La entrada discreta pero airosa en el escenario de Chen Reiss (soprano), Carmen Artaza (mezzo), Matthew Newlin (tenor) y José Antonio López (barítono) sirvió de anuncio a lo que todo el auditorio esperaba: el último movimiento de la sinfonía con su singular y prolongada parte coral. De los cuatro solistas, que en verdad no ocupan un papel esencial en la obra, debe destacarse la intervención poderosa de López, rica en caudal y perfecta dicción; sin duda el mejor de los cuatro, muy bien empastado además en su intervención dual con Newlin (de bello aunque escaso timbre).

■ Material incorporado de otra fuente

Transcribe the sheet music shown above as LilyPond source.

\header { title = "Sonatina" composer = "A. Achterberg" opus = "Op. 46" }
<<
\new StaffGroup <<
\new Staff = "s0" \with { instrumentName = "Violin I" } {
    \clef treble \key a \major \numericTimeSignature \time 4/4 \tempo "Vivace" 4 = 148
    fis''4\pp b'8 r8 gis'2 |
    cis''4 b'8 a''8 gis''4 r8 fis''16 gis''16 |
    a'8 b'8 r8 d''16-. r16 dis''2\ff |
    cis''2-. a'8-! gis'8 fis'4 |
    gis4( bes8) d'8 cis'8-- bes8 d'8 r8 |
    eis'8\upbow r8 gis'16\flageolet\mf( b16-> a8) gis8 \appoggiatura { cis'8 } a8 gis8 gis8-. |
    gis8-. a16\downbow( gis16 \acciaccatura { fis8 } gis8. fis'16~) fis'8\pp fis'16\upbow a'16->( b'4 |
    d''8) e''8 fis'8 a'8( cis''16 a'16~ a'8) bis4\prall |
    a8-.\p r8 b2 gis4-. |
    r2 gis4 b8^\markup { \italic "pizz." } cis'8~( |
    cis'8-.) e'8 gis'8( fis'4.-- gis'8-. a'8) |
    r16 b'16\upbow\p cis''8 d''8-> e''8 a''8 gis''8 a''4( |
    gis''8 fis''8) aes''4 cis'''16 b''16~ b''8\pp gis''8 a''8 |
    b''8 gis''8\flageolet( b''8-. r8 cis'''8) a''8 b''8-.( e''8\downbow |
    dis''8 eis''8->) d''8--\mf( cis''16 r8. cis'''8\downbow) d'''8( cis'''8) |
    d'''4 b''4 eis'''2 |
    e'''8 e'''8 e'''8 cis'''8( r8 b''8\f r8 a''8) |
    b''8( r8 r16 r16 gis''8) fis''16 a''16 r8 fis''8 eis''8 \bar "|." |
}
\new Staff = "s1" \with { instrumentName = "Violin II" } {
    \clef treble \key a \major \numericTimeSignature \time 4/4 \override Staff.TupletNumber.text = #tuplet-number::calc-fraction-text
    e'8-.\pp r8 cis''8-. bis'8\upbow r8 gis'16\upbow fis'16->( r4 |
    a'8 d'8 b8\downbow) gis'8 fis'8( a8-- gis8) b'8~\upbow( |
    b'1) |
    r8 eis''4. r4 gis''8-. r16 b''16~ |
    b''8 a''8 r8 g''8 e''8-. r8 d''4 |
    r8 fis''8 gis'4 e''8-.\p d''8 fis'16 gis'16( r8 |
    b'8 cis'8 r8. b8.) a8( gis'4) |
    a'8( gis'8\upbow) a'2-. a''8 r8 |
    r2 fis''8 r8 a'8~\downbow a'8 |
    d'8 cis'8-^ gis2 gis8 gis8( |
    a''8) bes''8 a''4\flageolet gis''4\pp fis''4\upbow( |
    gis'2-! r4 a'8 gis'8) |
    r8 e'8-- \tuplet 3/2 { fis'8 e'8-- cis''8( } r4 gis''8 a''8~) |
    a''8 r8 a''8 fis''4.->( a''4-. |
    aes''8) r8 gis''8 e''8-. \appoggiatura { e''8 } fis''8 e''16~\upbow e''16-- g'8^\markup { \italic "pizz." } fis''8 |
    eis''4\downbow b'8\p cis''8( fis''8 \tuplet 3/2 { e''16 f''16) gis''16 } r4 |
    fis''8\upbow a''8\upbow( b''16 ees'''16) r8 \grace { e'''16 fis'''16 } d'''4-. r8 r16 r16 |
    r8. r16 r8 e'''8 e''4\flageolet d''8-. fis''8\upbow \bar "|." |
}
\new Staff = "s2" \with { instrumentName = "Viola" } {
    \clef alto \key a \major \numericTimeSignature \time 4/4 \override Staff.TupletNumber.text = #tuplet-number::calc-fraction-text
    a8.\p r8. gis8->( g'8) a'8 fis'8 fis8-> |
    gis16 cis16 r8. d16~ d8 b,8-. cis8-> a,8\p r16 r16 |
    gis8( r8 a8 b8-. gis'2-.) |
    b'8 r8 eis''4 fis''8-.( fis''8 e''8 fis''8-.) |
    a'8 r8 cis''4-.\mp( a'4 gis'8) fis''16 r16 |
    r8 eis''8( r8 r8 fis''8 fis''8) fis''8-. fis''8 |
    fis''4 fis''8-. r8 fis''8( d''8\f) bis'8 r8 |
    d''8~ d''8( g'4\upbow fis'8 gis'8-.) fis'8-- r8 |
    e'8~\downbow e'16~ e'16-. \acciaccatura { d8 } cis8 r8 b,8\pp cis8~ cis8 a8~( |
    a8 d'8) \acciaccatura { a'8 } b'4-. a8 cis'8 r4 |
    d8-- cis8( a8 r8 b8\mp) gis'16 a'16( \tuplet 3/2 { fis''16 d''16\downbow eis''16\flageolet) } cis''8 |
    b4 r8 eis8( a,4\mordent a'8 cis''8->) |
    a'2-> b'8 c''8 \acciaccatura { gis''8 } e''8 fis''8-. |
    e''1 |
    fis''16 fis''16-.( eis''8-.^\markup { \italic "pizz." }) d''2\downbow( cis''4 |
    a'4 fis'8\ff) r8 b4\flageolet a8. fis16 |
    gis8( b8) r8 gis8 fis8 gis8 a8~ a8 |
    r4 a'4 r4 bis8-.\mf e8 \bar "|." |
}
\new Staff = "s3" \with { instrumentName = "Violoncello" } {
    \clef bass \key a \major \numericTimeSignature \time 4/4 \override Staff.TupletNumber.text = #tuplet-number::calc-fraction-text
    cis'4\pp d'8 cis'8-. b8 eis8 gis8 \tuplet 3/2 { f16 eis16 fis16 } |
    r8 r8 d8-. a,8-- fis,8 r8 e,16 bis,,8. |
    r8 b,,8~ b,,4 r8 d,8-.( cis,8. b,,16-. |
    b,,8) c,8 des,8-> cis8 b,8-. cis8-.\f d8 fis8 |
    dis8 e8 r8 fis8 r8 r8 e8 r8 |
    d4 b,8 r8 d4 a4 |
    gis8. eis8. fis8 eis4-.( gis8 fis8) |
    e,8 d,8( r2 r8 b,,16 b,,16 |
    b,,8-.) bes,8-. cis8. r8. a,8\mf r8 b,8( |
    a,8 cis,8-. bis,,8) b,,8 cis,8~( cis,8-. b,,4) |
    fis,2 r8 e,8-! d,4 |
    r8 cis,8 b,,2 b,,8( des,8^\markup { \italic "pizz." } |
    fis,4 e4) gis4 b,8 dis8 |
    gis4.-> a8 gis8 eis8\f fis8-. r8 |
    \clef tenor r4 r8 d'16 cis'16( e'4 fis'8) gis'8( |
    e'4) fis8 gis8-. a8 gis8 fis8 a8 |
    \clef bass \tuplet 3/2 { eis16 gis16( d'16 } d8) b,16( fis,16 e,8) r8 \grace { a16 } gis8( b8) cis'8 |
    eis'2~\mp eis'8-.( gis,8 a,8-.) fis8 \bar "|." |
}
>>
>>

Soprano y mezzo, de hermosas voces por separado, no lograron en cambio esa excelencia en sus partes a dúo. Shani volvió a decantarse por una fogosidad más desmedida que expresiva en su dirección del Orfeón Donostiarra, que cumplió forzando al máximo sus límites vocales al mandado del maestro.

En suma, una inauguración de carácter más vivaz que espiritual, que abrió con fastuosidad la nueva edición del Festival.